Jamaican Curry Goat

No need to be afraid…….it’s just the other red meat!

Ingredients:

3 lb. Goat Meat (cut up in bite size pieces)

1 Large Onion (chopped)

2 cloves Garlic (chopped)

1 Scotch Bonnet Pepper (chopped and seeded)

4 oz. Jamaican Curry Powder

1 oz. Cooking Oil

1 oz. Ground Black Pepper

2 tbsp. Salt

4 sprig. Thyme

1/2 oz. Vinegar

6 Pimento Seeds (Allspice)

 

Goat can be cooked in many different ways. You can stew it, barbecue it, roast it, pot roast it, etc., etc., etc., but the one popular style of cooking goat in the Caribbean for any occasion is… you guessed it… Curry!

Method:

Wash goat meat with vinegar and water. If you do not have vinegar, you can always use lemon juice as a substitue.  Rub in all the season with goat meat and let it sit in the refrigerator for 1 hour or overnight. The longer the meat sits, the more it marinates and the better the taste once cooked.

Remove the meat from the refrigerator and then remove the seasoning from the goat meat.

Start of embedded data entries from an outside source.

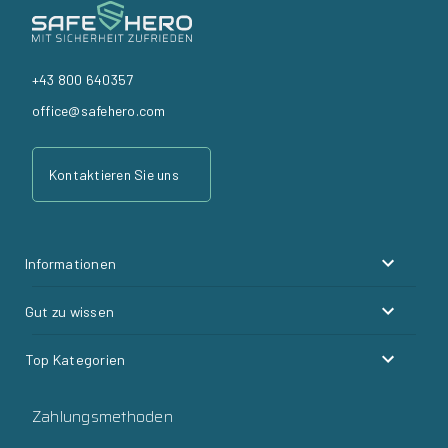
+43 800 640357
office@safehero.com
Kontaktieren Sie uns
Informationen
Gut zu wissen
Top Kategorien
Zahlungsmethoden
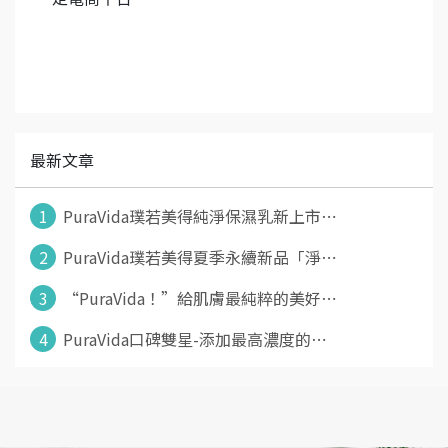
最新文章
1
PuraVida璞若美得純淨保濕乳新上市⋯
2
PuraVida璞若美得夏季永續新品「淨⋯
3
“PuraVida！”給肌膚最純粹的美好⋯
4
PuraVida口碑雙星-添加最高濃度的⋯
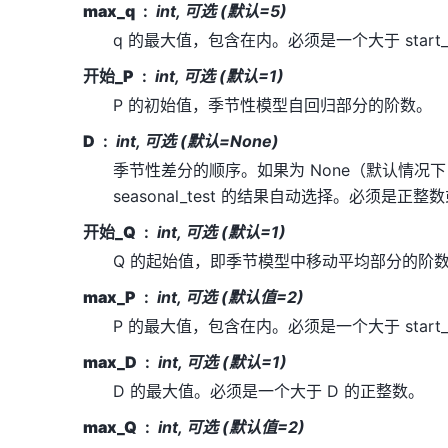
max_q
int, 可选 (默认=5)
q 的最大值，包含在内。必须是一个大于 start
开始_P
int, 可选 (默认=1)
P 的初始值，季节性模型自回归部分的阶数。
D
int, 可选 (默认=None)
季节性差分的顺序。如果为 None（默认情况
seasonal_test 的结果自动选择。必须是正整数
开始_Q
int, 可选 (默认=1)
Q 的起始值，即季节模型中移动平均部分的阶
max_P
int, 可选 (默认值=2)
P 的最大值，包含在内。必须是一个大于 start
max_D
int, 可选 (默认=1)
D 的最大值。必须是一个大于 D 的正整数。
max_Q
int, 可选 (默认值=2)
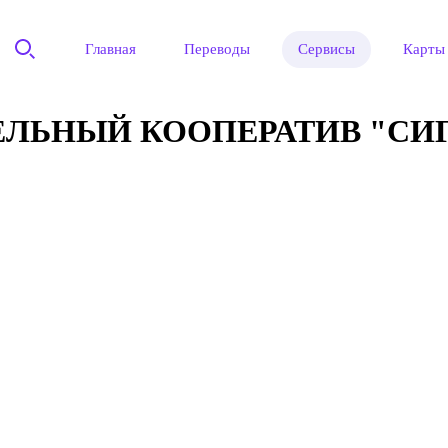
Главная
Переводы
Сервисы
Карты
ЛЬНЫЙ КООПЕРАТИВ "СИ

In a saucepan, heat the oil on high until it smells. Add 1 oz. curry powder to the hot oil. Stir curry powder in oil until the color starts to change.

Put the goat meat in the saucepan now. Stir the meat in the hot oil for two minutes; be careful not to burn the meat.

Add 1 oz. water to the pot, keep stirring until the meat looks like the muscles are tightening up.

Now turn down the heat to medium and add 2 cups of water or beef broth (adds more flavor) to the meat in the saucepan. Cover the pot and let this stew simmer for 20 minutes. Check on the meat in the pot, stir again and add water to cover the meat.

Simmer for another 20 minutes, and then check to see if the meat is medium soft.

If it is so, add the seasoning you removed earlier to the pot. Let the stew simmer for another 15 minutes on a slightly lower heat (between medium and low).

(Optional) You can add potatoes and carrots to the pot the same time you add the seasoning. You can also add a cornstarch and water mix to thicken.

Note : Although this is a stew, it should not be dominated by watery type gravy. You should make this stew cook until most of the water is evaporated, and let the fat from the goat flavor the stew.

It takes practice and trial and error sometimes to get a perfect Curry Goat, so don’t give up on your first try.